§ **Directions**
Go through the data below and copy each line where the word "diff" occurs.

(Collected data)
§ §

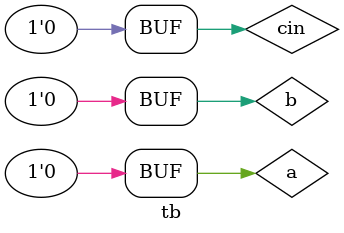
<source format=v>
`timescale 1ps/1ps
module tb;
    reg a, b, cin;
    wire sum, cout;
    fa fa1(a, b, cin, sum, cout);
    initial begin
        $dumpfile("fa.vcd");
        $dumpvars(1);
    end
    initial begin
        a = 0; b = 0; cin = 0;
        #5 a = 0; b = 0; cin = 1;
        #5 a = 0; b = 1; cin = 0;
        #5 a = 0; b = 1; cin = 1;
        #5 a = 1; b = 0; cin = 0;
        #5 a = 1; b = 0; cin = 1;
        #5 a = 1; b = 1; cin = 0;
        #5 a = 1; b = 1; cin = 1;
        #5 a = 0; b = 0; cin = 0;
    end
    initial begin
        $monitor("simtime = %0g, a = %b, b = %b, cin = %b, sum = %b, cout = %b",
         $time, a, b, cin, sum, cout);
    end
endmodule
</source>
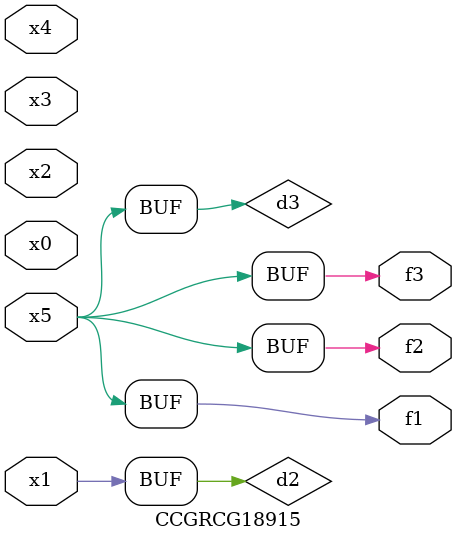
<source format=v>
module CCGRCG18915(
	input x0, x1, x2, x3, x4, x5,
	output f1, f2, f3
);

	wire d1, d2, d3;

	not (d1, x5);
	or (d2, x1);
	xnor (d3, d1);
	assign f1 = d3;
	assign f2 = d3;
	assign f3 = d3;
endmodule

</source>
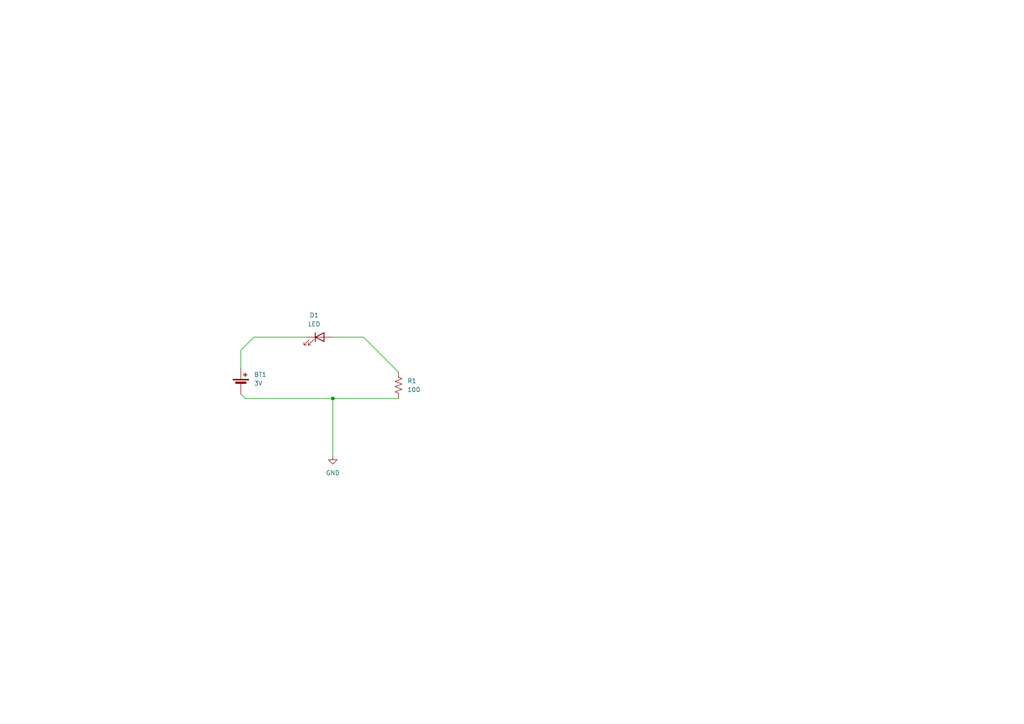
<source format=kicad_sch>
(kicad_sch
	(version 20250114)
	(generator "eeschema")
	(generator_version "9.0")
	(uuid "5d8f0095-2c49-446f-ac29-d1c8c99291cd")
	(paper "A4")
	
	(junction
		(at 96.52 115.57)
		(diameter 0)
		(color 0 0 0 0)
		(uuid "2cf45258-baf5-4bc2-a72a-0fed5898662c")
	)
	(wire
		(pts
			(xy 96.52 115.57) (xy 71.12 115.57)
		)
		(stroke
			(width 0)
			(type default)
		)
		(uuid "04930038-16c2-456f-99e3-1e9a797f434a")
	)
	(wire
		(pts
			(xy 105.41 97.79) (xy 115.57 107.95)
		)
		(stroke
			(width 0)
			(type default)
		)
		(uuid "106e9f4a-252a-409c-8119-ca3e487c1e72")
	)
	(wire
		(pts
			(xy 96.52 97.79) (xy 105.41 97.79)
		)
		(stroke
			(width 0)
			(type default)
		)
		(uuid "1da10543-f026-45d6-b302-b4bbcfacae71")
	)
	(wire
		(pts
			(xy 71.12 115.57) (xy 69.85 114.3)
		)
		(stroke
			(width 0)
			(type default)
		)
		(uuid "40b2d41e-0ab7-4e1a-a948-302814480619")
	)
	(wire
		(pts
			(xy 115.57 115.57) (xy 96.52 115.57)
		)
		(stroke
			(width 0)
			(type default)
		)
		(uuid "52a66f6d-7f8b-4f40-a0bc-656d191bf772")
	)
	(wire
		(pts
			(xy 96.52 115.57) (xy 96.52 132.08)
		)
		(stroke
			(width 0)
			(type default)
		)
		(uuid "6cb62e32-e7b6-4b67-8bc9-85d14e57e09b")
	)
	(wire
		(pts
			(xy 73.66 97.79) (xy 88.9 97.79)
		)
		(stroke
			(width 0)
			(type default)
		)
		(uuid "8e8dcb4b-5933-4cf4-9570-6c057d464644")
	)
	(wire
		(pts
			(xy 69.85 106.68) (xy 69.85 101.6)
		)
		(stroke
			(width 0)
			(type default)
		)
		(uuid "bd254299-a9ce-421a-a8ca-506c64fc7587")
	)
	(wire
		(pts
			(xy 69.85 101.6) (xy 73.66 97.79)
		)
		(stroke
			(width 0)
			(type default)
		)
		(uuid "cb7d74e3-1a47-4a78-8dd4-9926c4e8e9f1")
	)
	(symbol
		(lib_id "Device:LED")
		(at 92.71 97.79 0)
		(unit 1)
		(exclude_from_sim no)
		(in_bom yes)
		(on_board yes)
		(dnp no)
		(fields_autoplaced yes)
		(uuid "19ce80fd-b535-4f33-8131-49a696015ab9")
		(property "Reference" "D1"
			(at 91.1225 91.44 0)
			(effects
				(font
					(size 1.27 1.27)
				)
			)
		)
		(property "Value" "LED"
			(at 91.1225 93.98 0)
			(effects
				(font
					(size 1.27 1.27)
				)
			)
		)
		(property "Footprint" "LED_THT:LED_D5.0mm_IRGrey"
			(at 92.71 97.79 0)
			(effects
				(font
					(size 1.27 1.27)
				)
				(hide yes)
			)
		)
		(property "Datasheet" "~"
			(at 92.71 97.79 0)
			(effects
				(font
					(size 1.27 1.27)
				)
				(hide yes)
			)
		)
		(property "Description" "Light emitting diode"
			(at 92.71 97.79 0)
			(effects
				(font
					(size 1.27 1.27)
				)
				(hide yes)
			)
		)
		(property "Sim.Pins" "1=K 2=A"
			(at 92.71 97.79 0)
			(effects
				(font
					(size 1.27 1.27)
				)
				(hide yes)
			)
		)
		(pin "1"
			(uuid "ac4aeb3a-8e9f-49ab-bd55-f33d11568ca7")
		)
		(pin "2"
			(uuid "9b7d3822-7fef-485e-9075-0cb06bb6a674")
		)
		(instances
			(project ""
				(path "/5d8f0095-2c49-446f-ac29-d1c8c99291cd"
					(reference "D1")
					(unit 1)
				)
			)
		)
	)
	(symbol
		(lib_id "Device:R_US")
		(at 115.57 111.76 0)
		(unit 1)
		(exclude_from_sim no)
		(in_bom yes)
		(on_board yes)
		(dnp no)
		(fields_autoplaced yes)
		(uuid "5d36653c-e011-4ce6-a21e-9acc90c59163")
		(property "Reference" "R1"
			(at 118.11 110.4899 0)
			(effects
				(font
					(size 1.27 1.27)
				)
				(justify left)
			)
		)
		(property "Value" "100"
			(at 118.11 113.0299 0)
			(effects
				(font
					(size 1.27 1.27)
				)
				(justify left)
			)
		)
		(property "Footprint" "Resistor_THT:R_Axial_DIN0617_L17.0mm_D6.0mm_P30.48mm_Horizontal"
			(at 116.586 112.014 90)
			(effects
				(font
					(size 1.27 1.27)
				)
				(hide yes)
			)
		)
		(property "Datasheet" "~"
			(at 115.57 111.76 0)
			(effects
				(font
					(size 1.27 1.27)
				)
				(hide yes)
			)
		)
		(property "Description" "Resistor, US symbol"
			(at 115.57 111.76 0)
			(effects
				(font
					(size 1.27 1.27)
				)
				(hide yes)
			)
		)
		(pin "1"
			(uuid "8c5a2162-1cd3-43d7-996e-a1f567cb1f79")
		)
		(pin "2"
			(uuid "d7181ebc-3a36-47ca-9e7a-3c2597ce0852")
		)
		(instances
			(project ""
				(path "/5d8f0095-2c49-446f-ac29-d1c8c99291cd"
					(reference "R1")
					(unit 1)
				)
			)
		)
	)
	(symbol
		(lib_id "Device:Battery_Cell")
		(at 69.85 111.76 0)
		(unit 1)
		(exclude_from_sim no)
		(in_bom yes)
		(on_board yes)
		(dnp no)
		(fields_autoplaced yes)
		(uuid "6774c9eb-16c5-4cc6-b837-0a0e7192dba1")
		(property "Reference" "BT1"
			(at 73.66 108.6484 0)
			(effects
				(font
					(size 1.27 1.27)
				)
				(justify left)
			)
		)
		(property "Value" "3V"
			(at 73.66 111.1884 0)
			(effects
				(font
					(size 1.27 1.27)
				)
				(justify left)
			)
		)
		(property "Footprint" "Battery:BatteryHolder_Keystone_2466_1xAAA"
			(at 69.85 110.236 90)
			(effects
				(font
					(size 1.27 1.27)
				)
				(hide yes)
			)
		)
		(property "Datasheet" "~"
			(at 69.85 110.236 90)
			(effects
				(font
					(size 1.27 1.27)
				)
				(hide yes)
			)
		)
		(property "Description" "Single-cell battery"
			(at 69.85 111.76 0)
			(effects
				(font
					(size 1.27 1.27)
				)
				(hide yes)
			)
		)
		(pin "2"
			(uuid "962d820b-741b-4f91-929f-217b8b567e55")
		)
		(pin "1"
			(uuid "53961823-2d4d-4293-86a2-6f7163432158")
		)
		(instances
			(project ""
				(path "/5d8f0095-2c49-446f-ac29-d1c8c99291cd"
					(reference "BT1")
					(unit 1)
				)
			)
		)
	)
	(symbol
		(lib_id "power:GND")
		(at 96.52 132.08 0)
		(unit 1)
		(exclude_from_sim no)
		(in_bom yes)
		(on_board yes)
		(dnp no)
		(fields_autoplaced yes)
		(uuid "9104bbb9-b91f-479f-987d-f82ebcfb6b10")
		(property "Reference" "#PWR01"
			(at 96.52 138.43 0)
			(effects
				(font
					(size 1.27 1.27)
				)
				(hide yes)
			)
		)
		(property "Value" "GND"
			(at 96.52 137.16 0)
			(effects
				(font
					(size 1.27 1.27)
				)
			)
		)
		(property "Footprint" ""
			(at 96.52 132.08 0)
			(effects
				(font
					(size 1.27 1.27)
				)
				(hide yes)
			)
		)
		(property "Datasheet" ""
			(at 96.52 132.08 0)
			(effects
				(font
					(size 1.27 1.27)
				)
				(hide yes)
			)
		)
		(property "Description" "Power symbol creates a global label with name \"GND\" , ground"
			(at 96.52 132.08 0)
			(effects
				(font
					(size 1.27 1.27)
				)
				(hide yes)
			)
		)
		(pin "1"
			(uuid "a50a1318-34bc-4235-bca7-d329e3bf7355")
		)
		(instances
			(project ""
				(path "/5d8f0095-2c49-446f-ac29-d1c8c99291cd"
					(reference "#PWR01")
					(unit 1)
				)
			)
		)
	)
	(sheet_instances
		(path "/"
			(page "1")
		)
	)
	(embedded_fonts no)
)

</source>
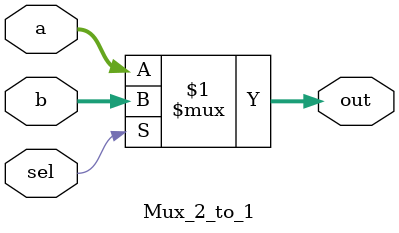
<source format=v>
module Mux_2_to_1 
#(parameter SIZE = 16)
(
    input sel,
    input [SIZE:0] a,
    input [SIZE:0] b,
    output [SIZE:0] out
);
    assign out = (sel) ? b:a ;
endmodule
</source>
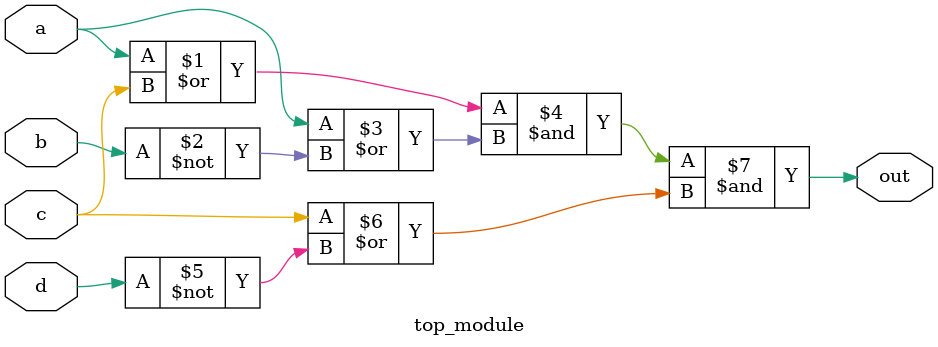
<source format=v>
module top_module(
    input a,
    input b,
    input c,
    input d,
    output out  ); 
    
    //SOP
    //assign out = a | (~b & c);
	
    //POS
    assign out = (a | c) & (a | ~b) & (c | ~d);
    
endmodule

</source>
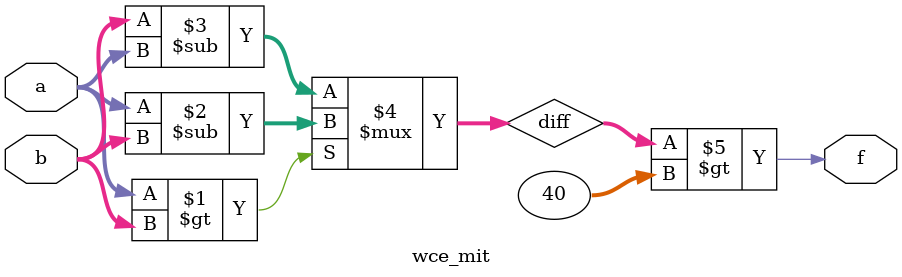
<source format=v>
module wce_mit(a, b, f);
parameter _bit = 8;
parameter wce = 40;
input [_bit - 1: 0] a;
input [_bit - 1: 0] b;
output f;
wire [_bit - 1: 0] diff;
assign diff = (a > b)? (a - b): (b - a);
assign f = (diff > wce);
endmodule

</source>
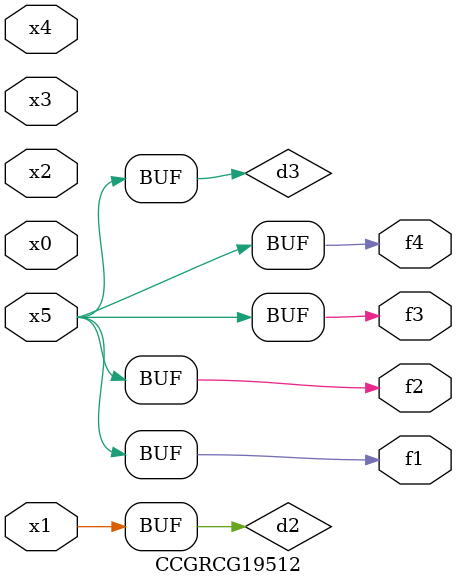
<source format=v>
module CCGRCG19512(
	input x0, x1, x2, x3, x4, x5,
	output f1, f2, f3, f4
);

	wire d1, d2, d3;

	not (d1, x5);
	or (d2, x1);
	xnor (d3, d1);
	assign f1 = d3;
	assign f2 = d3;
	assign f3 = d3;
	assign f4 = d3;
endmodule

</source>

§ §

§ **Solution to this exercise**
wire [_bit - 1: 0] diff;
assign diff = (a > b)? (a - b): (b - a);
assign f = (diff > wce);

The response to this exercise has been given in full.